Full Circle Presents’ engagement in Nashville’s burgeoning dance music scene now includes the classic Chicago house-adoring family trio of Austin Knight, his parents Jim and Allison Knight and Full Circle Presents founder Blake Atchison. Atchison co-founded Deep Tropics with his brother Joel Atchison and John Hanna, a DJ, producer, and Full Circle Presents co-owner.
“Nashville is changing culturally as a city,” Knight told The Tennessean in March 2024. “It’s growing at an accelerated pace and house music is bigger than ever in the U.S. More people are being exposed to this type of music.”
“I think in the South, we can be a destination for electronic dance music.”
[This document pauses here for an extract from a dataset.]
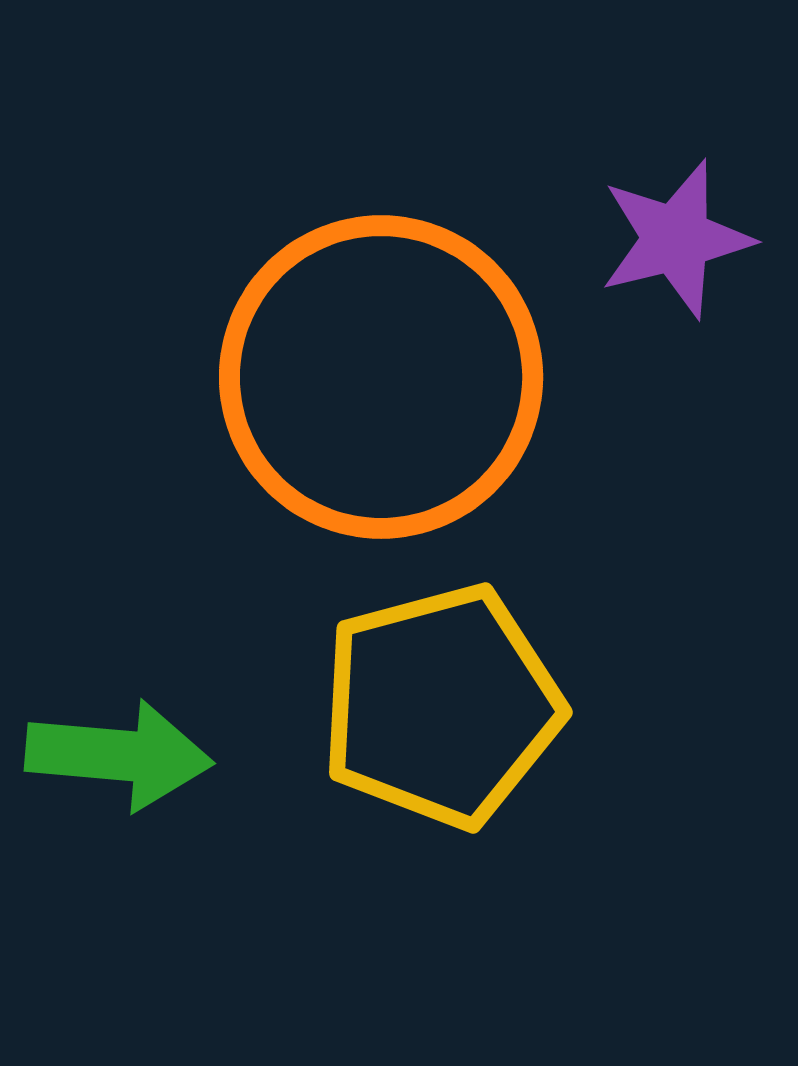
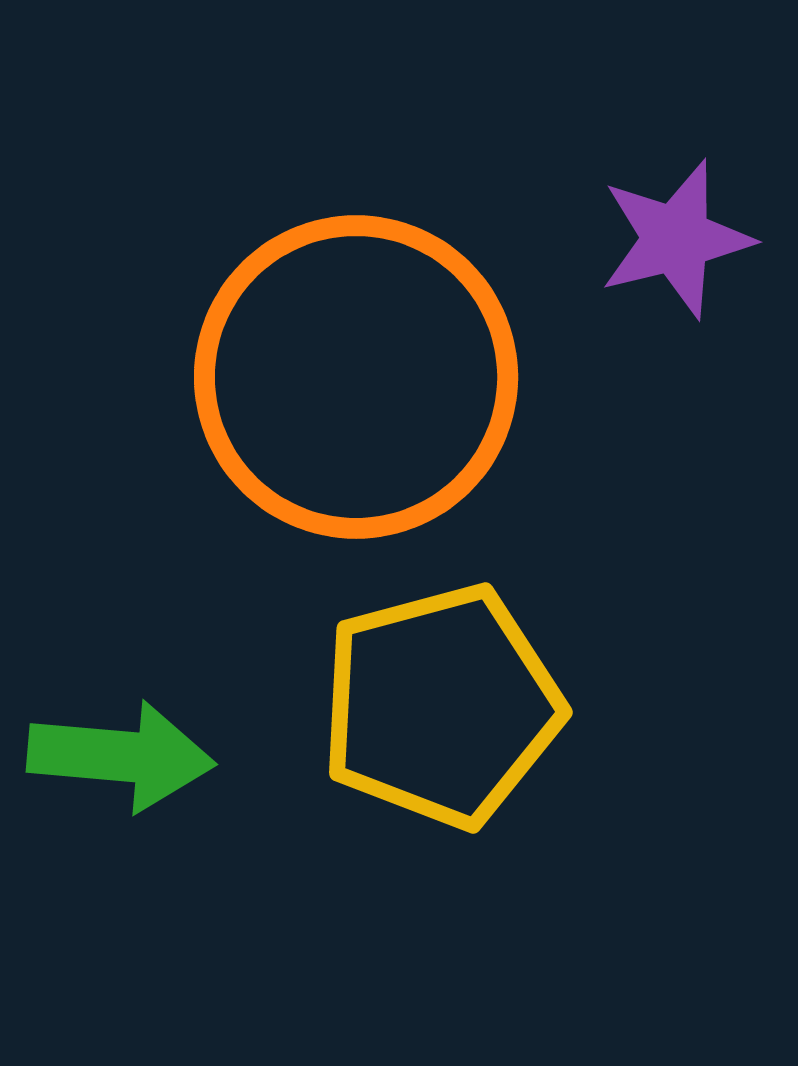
orange circle: moved 25 px left
green arrow: moved 2 px right, 1 px down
It’s not just happening at Deep Tropics and Night We Met, either.
Twenty percent of the newly renovated multi-space venue Cannery Hall (with a 1200-person standing-room main space) and recently enlarged (to nearly 2,000-person standing capacity)Assembly Food Hall Skydeck (where Shaquille O’Neal recently played dubstep and heavy bass as DJ Diesel) bookings through October are of the DJ-friendly variety.
As well, add the lower bowl of Nashville’s Municipal Auditorium to the spaces booking dance acts by Sept. 10, when decade-long veteran EDM DJ, producer and singer-songwriter Porter Robinson brings his “SMILE! World Tour” to Music City.
2024’s festival will also include three different stage activations at Bicentennial State Park.